Para pedofilów kupiła rosyjskiego chłopca, żeby go gwałcić

 

http://media.wp.pl/kat,1022943,wid,15789599,wiadomosc.html#czytajdalej

 

 

Para pedofilów zapłaciła 8 tys. dol. za chłopczyka, którego adoptowała i wykorzystywała seksualnie, a nawet oddawała innym pedofilom. 

Potworność tej zbrodni przekracza wszelkie granice ludzkiego rozumu. Dwaj geje pedofile przez osiem lat gwałcili adoptowanego synka, oddawali go innym gejom i jeszcze wmówili dziecku, że jest to normalne.

Zwyrodniały Australijczyk Mark Newton (42 l.) i jego pochodzący z Azji nie mniej perwersyjny kochanek Peter Troung (36 l.) w 2005 r. kupili od pewnej Rosjanki za 8 tys. dol. nowonarodzonego synka. Zabrali go do Australii, gdzie mieszkali.

 

Dziecko nie miało jeszcze dwóch tygodni, gdy zboczony Newton dopuścił się pierwszych seksualnych aktów na nim. I rejestrował to kamerą wideo.

Obaj zboczeńcy publicznie pokazywali się z, jak mówili adoptowanym synkiem, udając czułych opiekunów. W rzeczywistości gwałcili chłopca, wozili go do Francji, Niemiec, USA i po Australii. Oddawali go innym pedofilom homoseksualistom. Policja ustaliła, że co najmniej ośmiu mężczyzn gwałciło chłopczyka.

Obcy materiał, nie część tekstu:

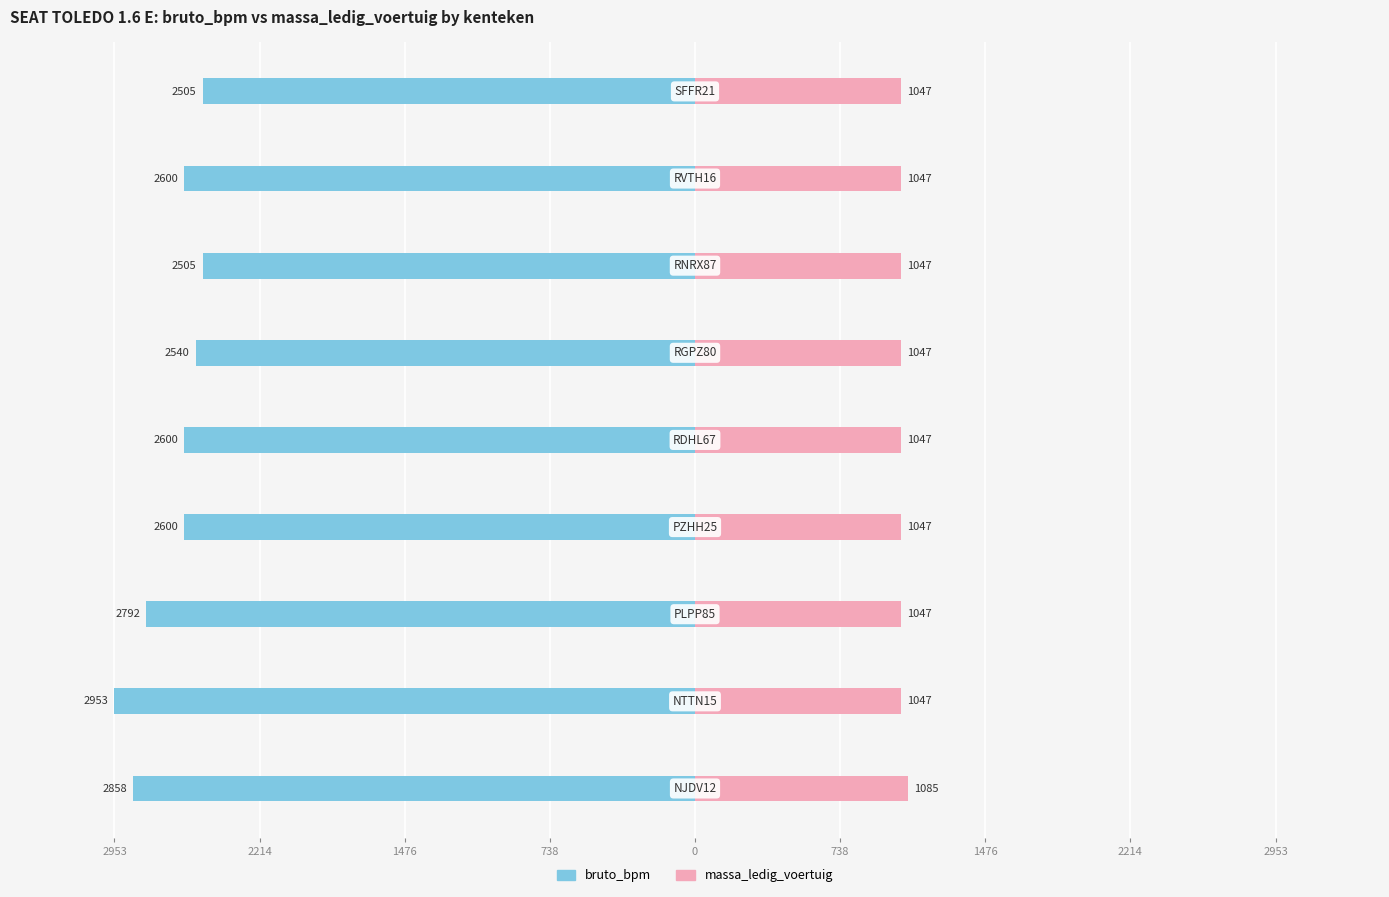

How many groups of bars are there?

9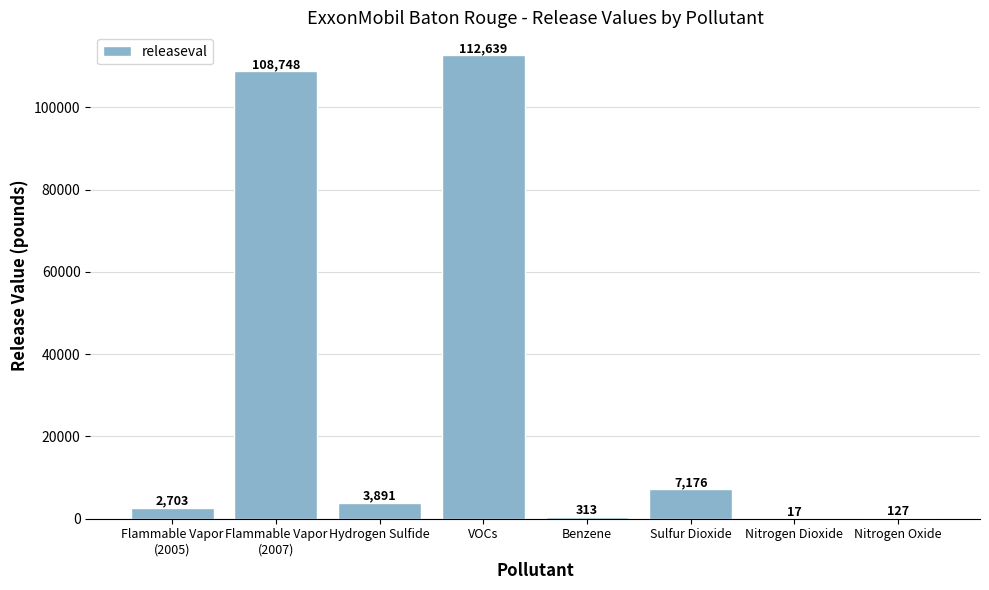

Does the chart contain stacked bars?

No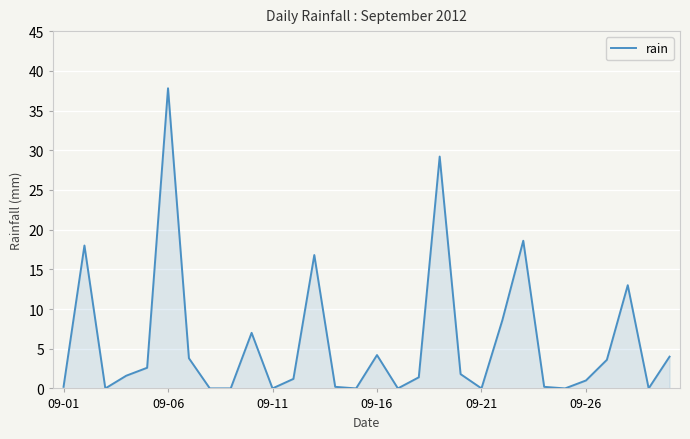

What is the greatest value displayed?

37.8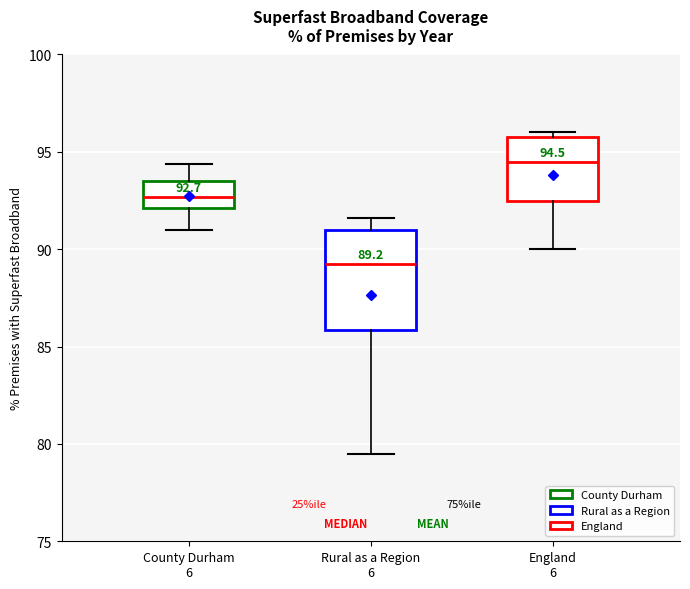

Which box has the highest median line?

England 6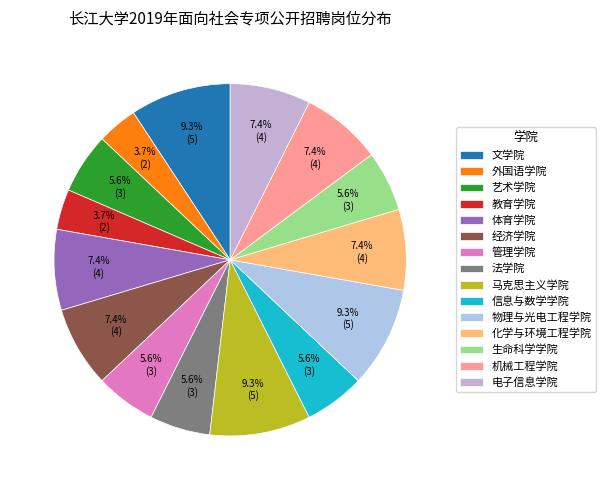

How many segments does this pie chart have?

15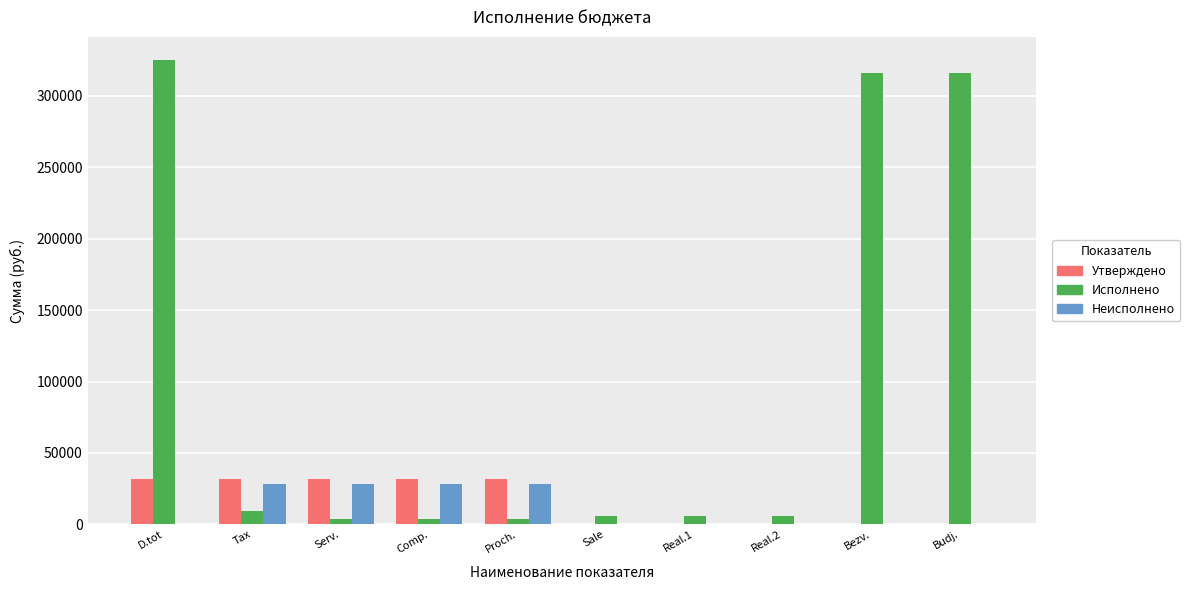

What is the greatest value displayed?

325107.8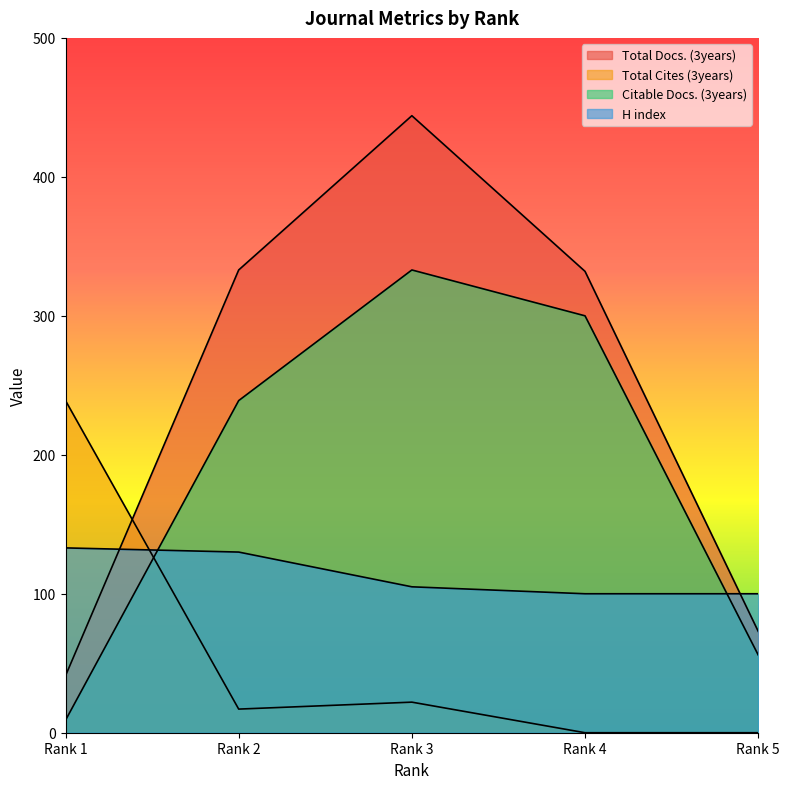

At which category is the sum across all series the highest?

Rank 3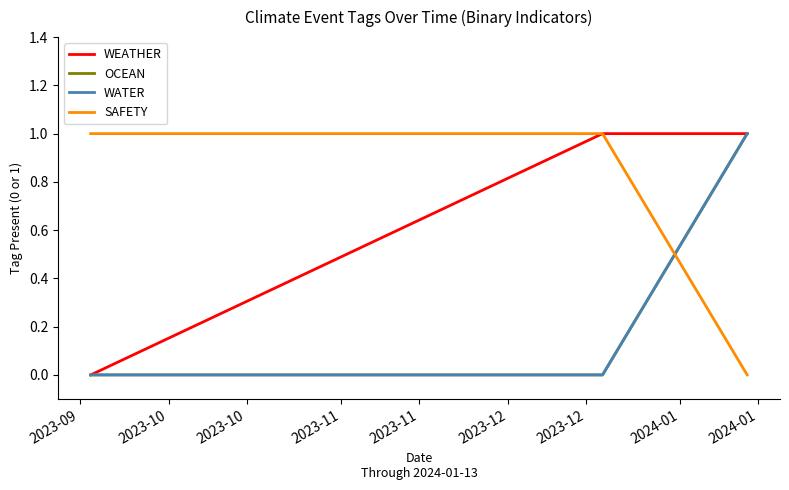

Does the chart have visible grid lines?

No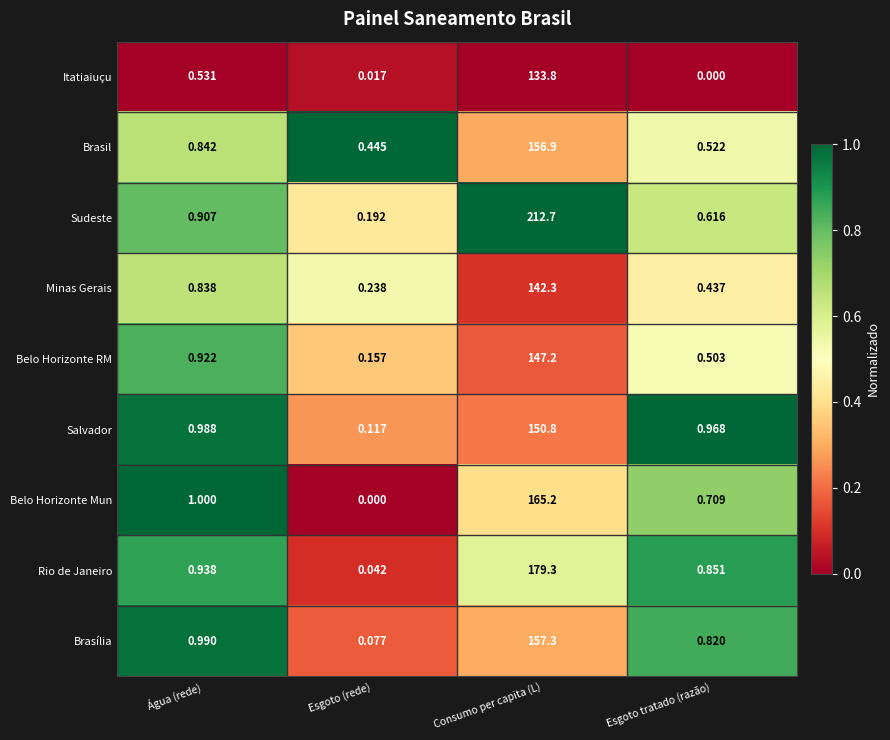

Which category has the lowest value in the Itatiaiuçu series?

Esgoto tratado (razão)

Wiele z tych gwałtów sadyści nagrywali na wideo. Potem rozprowadzali filmy wśród pedofilów należących do międzynarodowej grupy zboczeńców, nazywającej się "Kochankowie chłopców", specjalizujący się w gwałceniu chłopców w wieku od 6 do 8 lat. - Uważam, że to najgorszy gang pedofilów o jakim słyszałem - mówi amerykański śledczy Brian Bone. I te związki z gangiem pedofilów przyczyniły się do zguby zwyrodniałych "tatusiów", którzy wraz z chłopcem mieszkali ostatnio w Los Angeles. Policja australijska na komputerze jednego z pedofilów odkryła film z chłopczykiem. Śledztwo doprowadziło do ich aresztowania. Kilka dni temu Newton został skazany przez amerykański sąd na 40 lat więzienia i zapłacenie chłopcu 400 tys. dol. odszkodowania. Jego kochanek Troung czeka jeszcze na ogłoszenie wyroku.

Ich adoptowany synek jest już pod opieką amerykańskiej rodziny. Być może z czasem jej miłość pozwoli mu zapomnieć o okropnościach jakich doświadczył od "tatusiów" i ich zboczonych kolegów.